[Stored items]
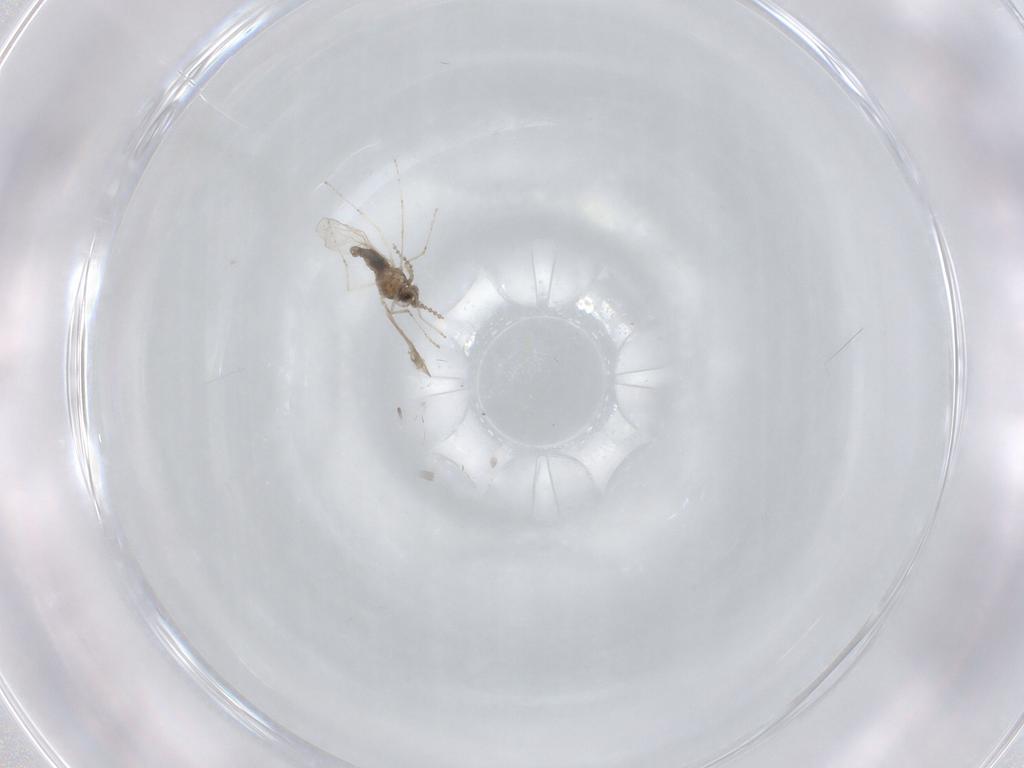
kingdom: Animalia
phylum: Arthropoda
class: Insecta
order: Diptera
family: Cecidomyiidae
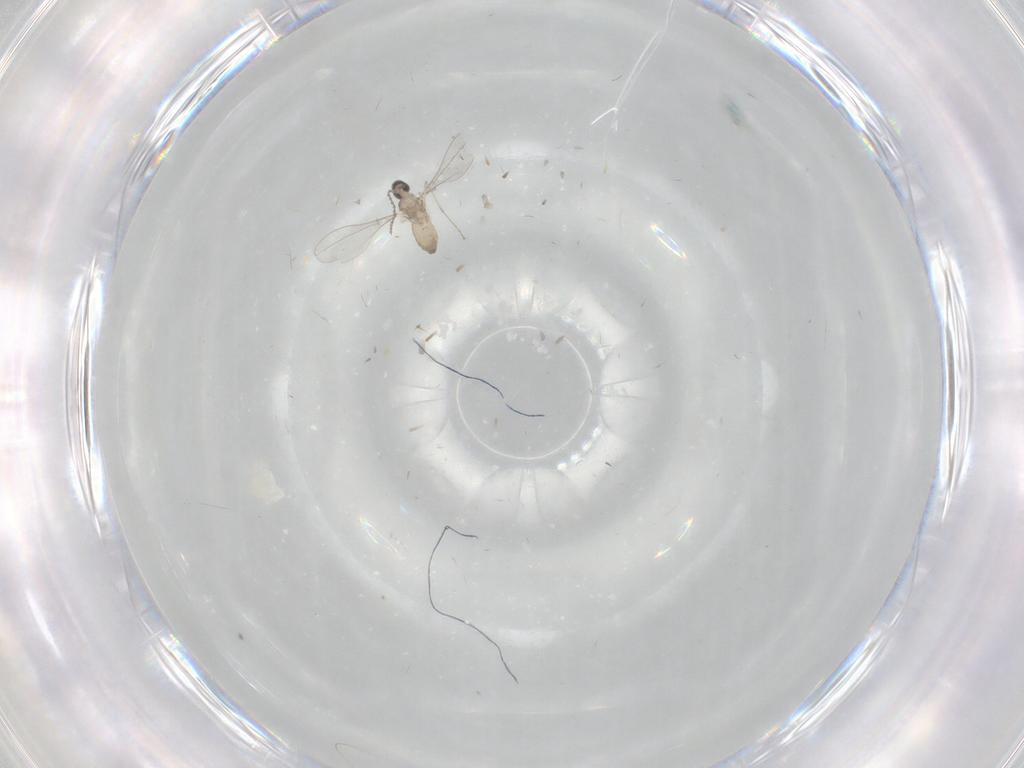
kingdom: Animalia
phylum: Arthropoda
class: Insecta
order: Diptera
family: Cecidomyiidae
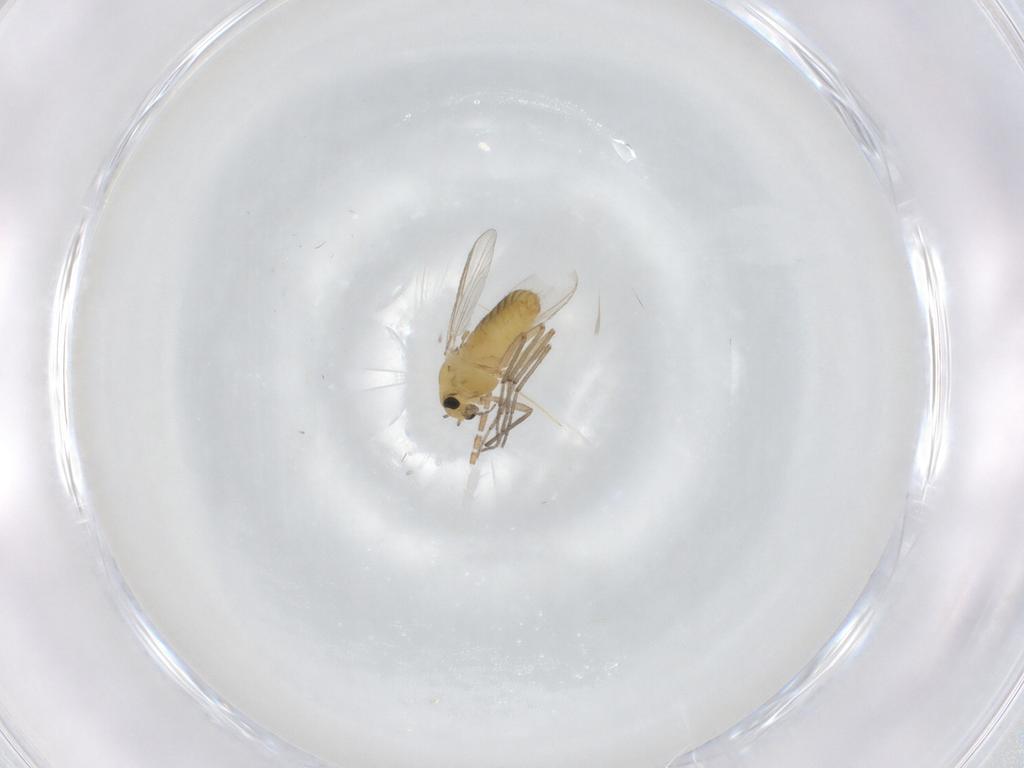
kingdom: Animalia
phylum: Arthropoda
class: Insecta
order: Diptera
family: Chironomidae
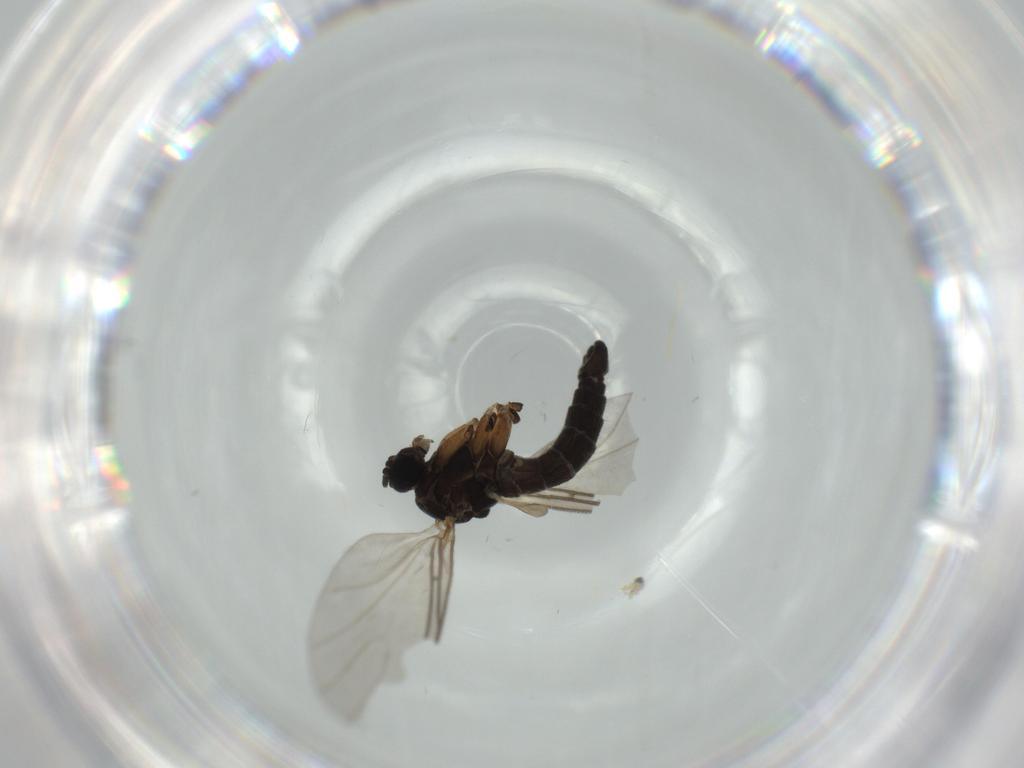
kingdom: Animalia
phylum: Arthropoda
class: Insecta
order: Diptera
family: Sciaridae
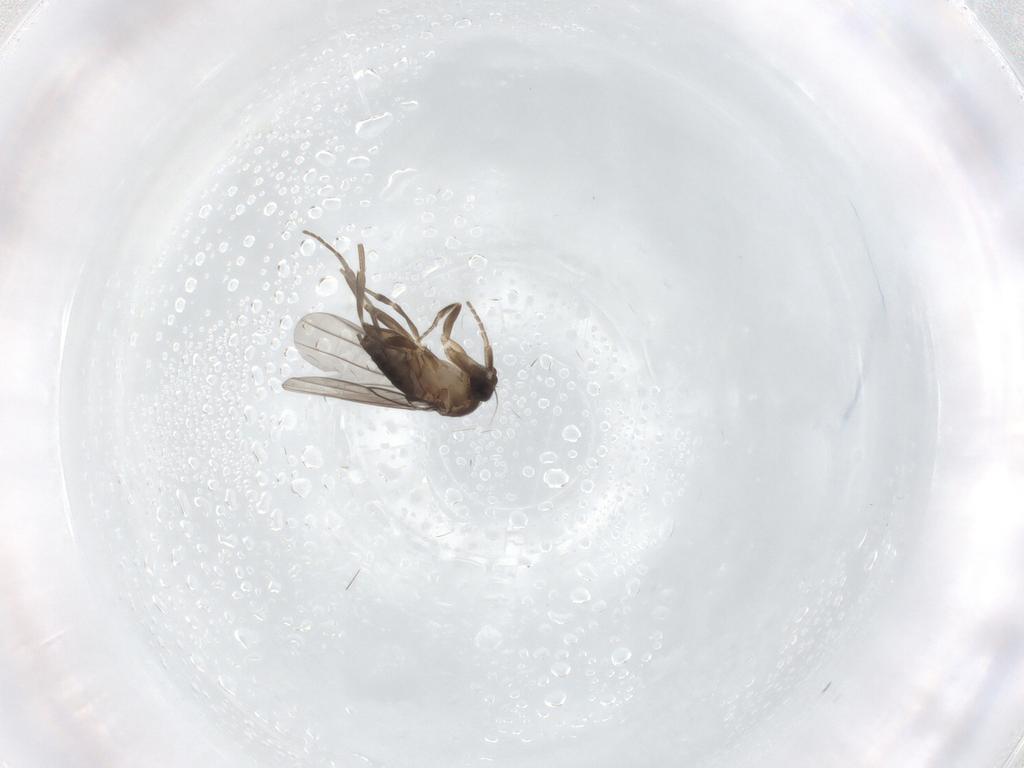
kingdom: Animalia
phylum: Arthropoda
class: Insecta
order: Diptera
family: Phoridae
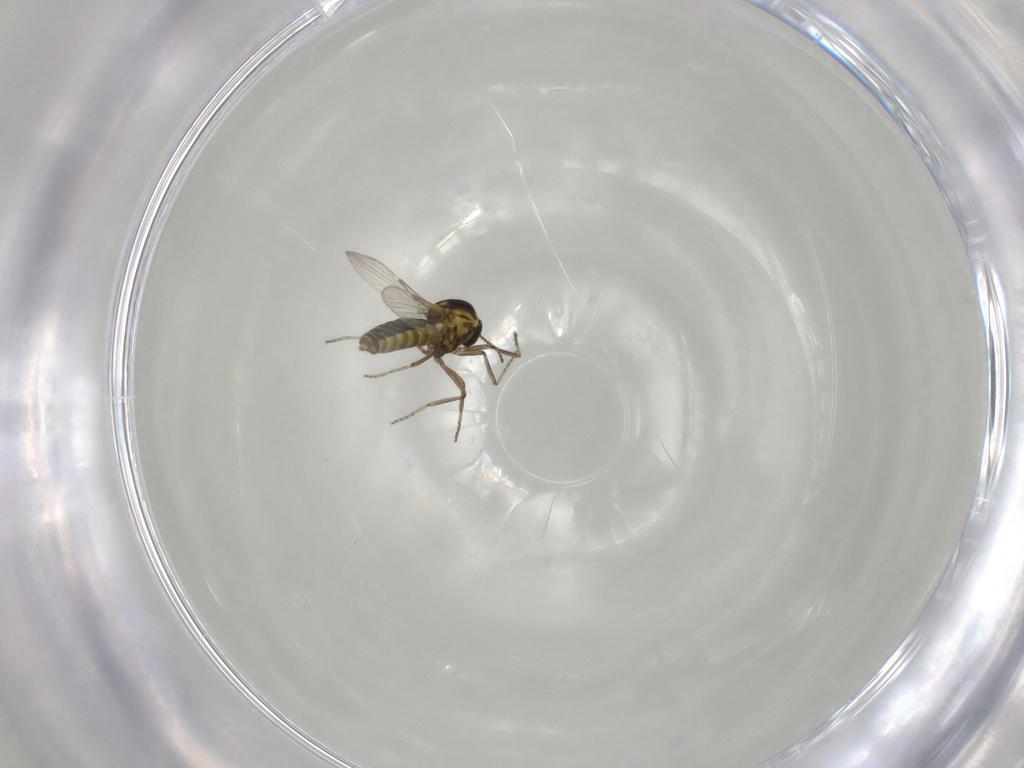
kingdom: Animalia
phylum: Arthropoda
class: Insecta
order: Diptera
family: Ceratopogonidae
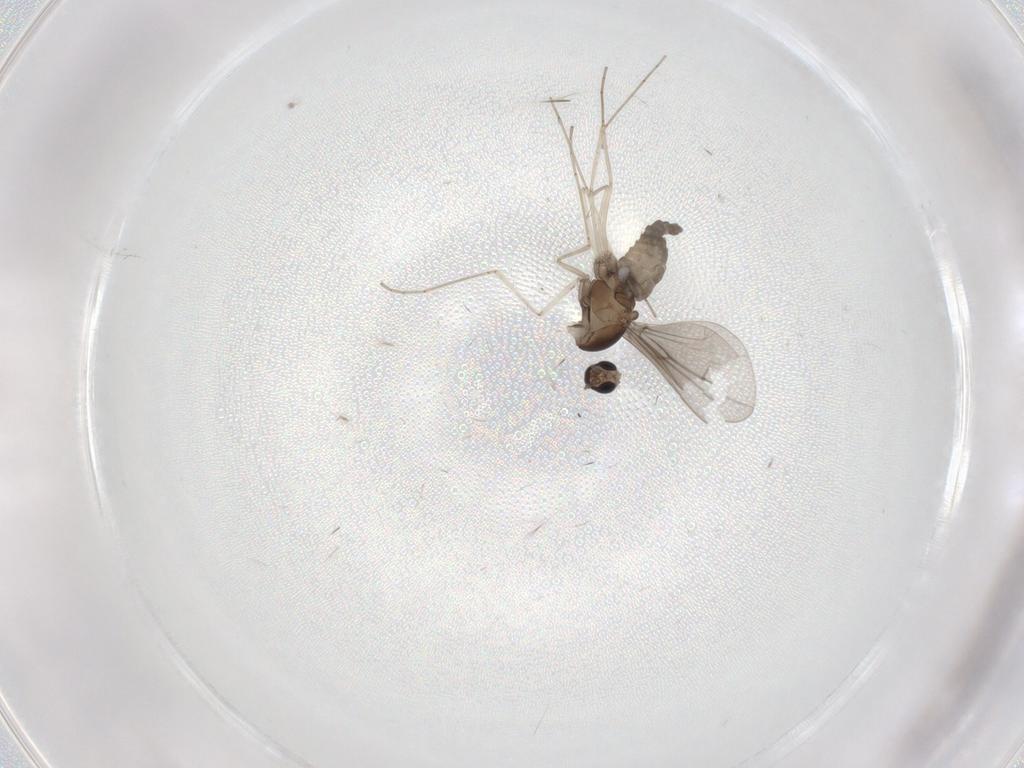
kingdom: Animalia
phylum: Arthropoda
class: Insecta
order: Diptera
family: Cecidomyiidae
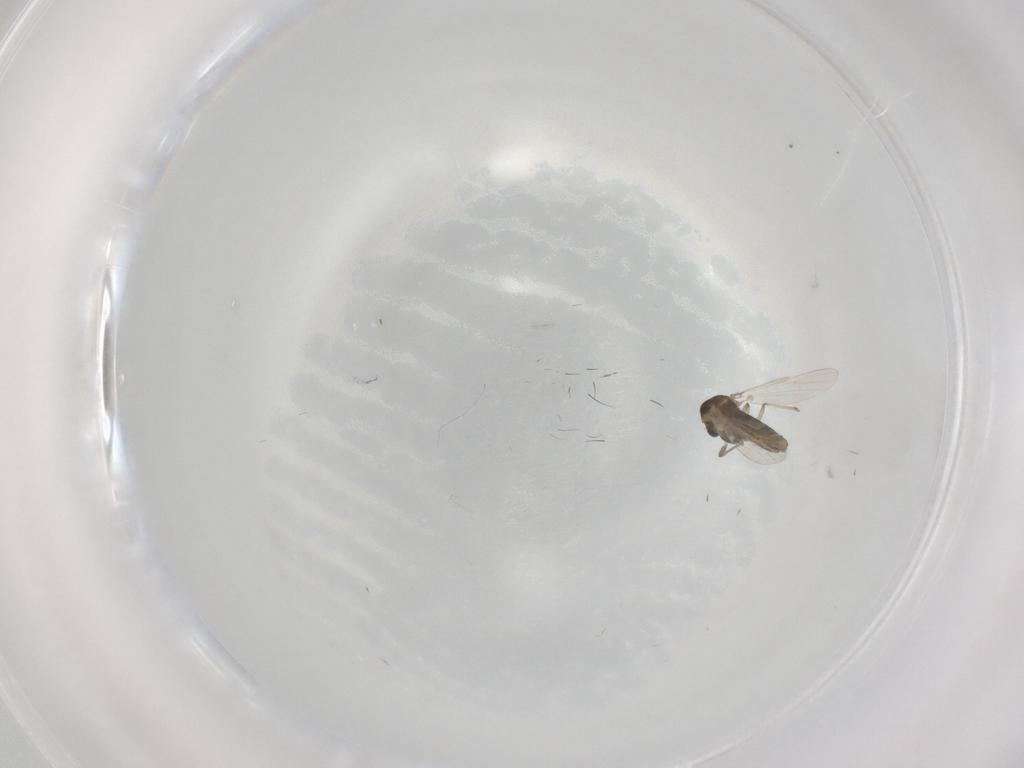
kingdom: Animalia
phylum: Arthropoda
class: Insecta
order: Diptera
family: Chironomidae
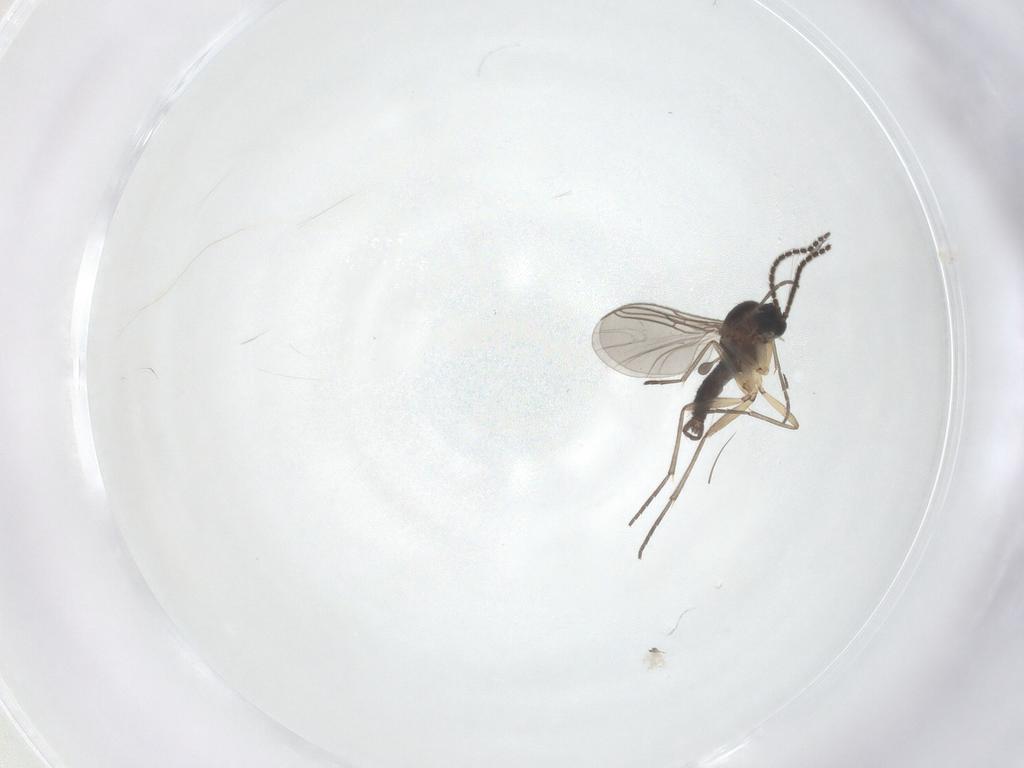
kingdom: Animalia
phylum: Arthropoda
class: Insecta
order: Diptera
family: Sciaridae
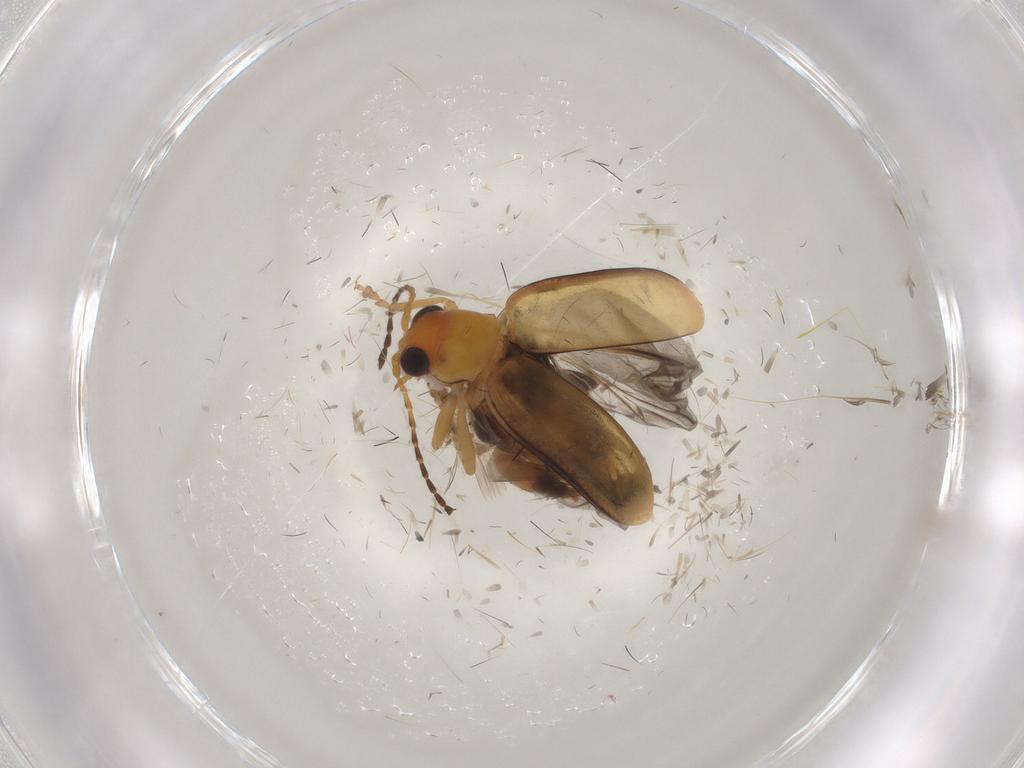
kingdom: Animalia
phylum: Arthropoda
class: Insecta
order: Coleoptera
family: Chrysomelidae
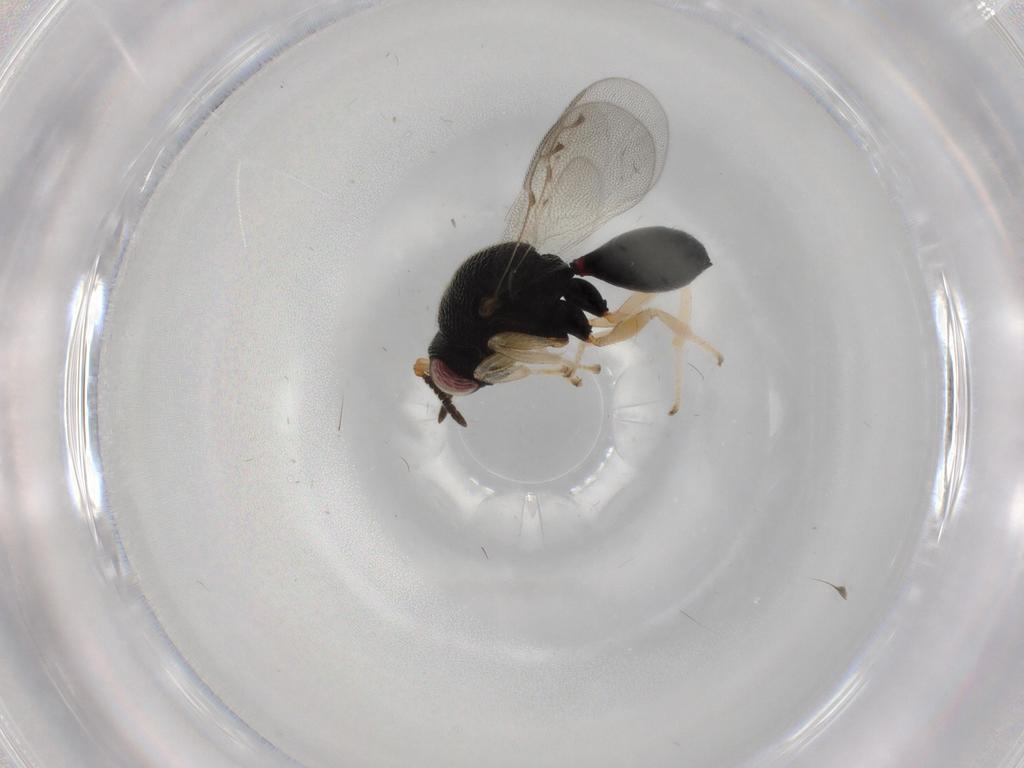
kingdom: Animalia
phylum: Arthropoda
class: Insecta
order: Hymenoptera
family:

▸ Your goal: Return every text line from all the items above unchanged, and leave out the pictures.

▸ Response:
kingdom: Animalia
phylum: Arthropoda
class: Insecta
order: Diptera
family: Cecidomyiidae
kingdom: Animalia
phylum: Arthropoda
class: Insecta
order: Diptera
family: Cecidomyiidae
kingdom: Animalia
phylum: Arthropoda
class: Insecta
order: Diptera
family: Chironomidae
kingdom: Animalia
phylum: Arthropoda
class: Insecta
order: Diptera
family: Sciaridae
kingdom: Animalia
phylum: Arthropoda
class: Insecta
order: Diptera
family: Phoridae
kingdom: Animalia
phylum: Arthropoda
class: Insecta
order: Diptera
family: Ceratopogonidae
kingdom: Animalia
phylum: Arthropoda
class: Insecta
order: Diptera
family: Cecidomyiidae
kingdom: Animalia
phylum: Arthropoda
class: Insecta
order: Diptera
family: Chironomidae
kingdom: Animalia
phylum: Arthropoda
class: Insecta
order: Diptera
family: Sciaridae
kingdom: Animalia
phylum: Arthropoda
class: Insecta
order: Coleoptera
family: Chrysomelidae
kingdom: Animalia
phylum: Arthropoda
class: Insecta
order: Hymenoptera
family:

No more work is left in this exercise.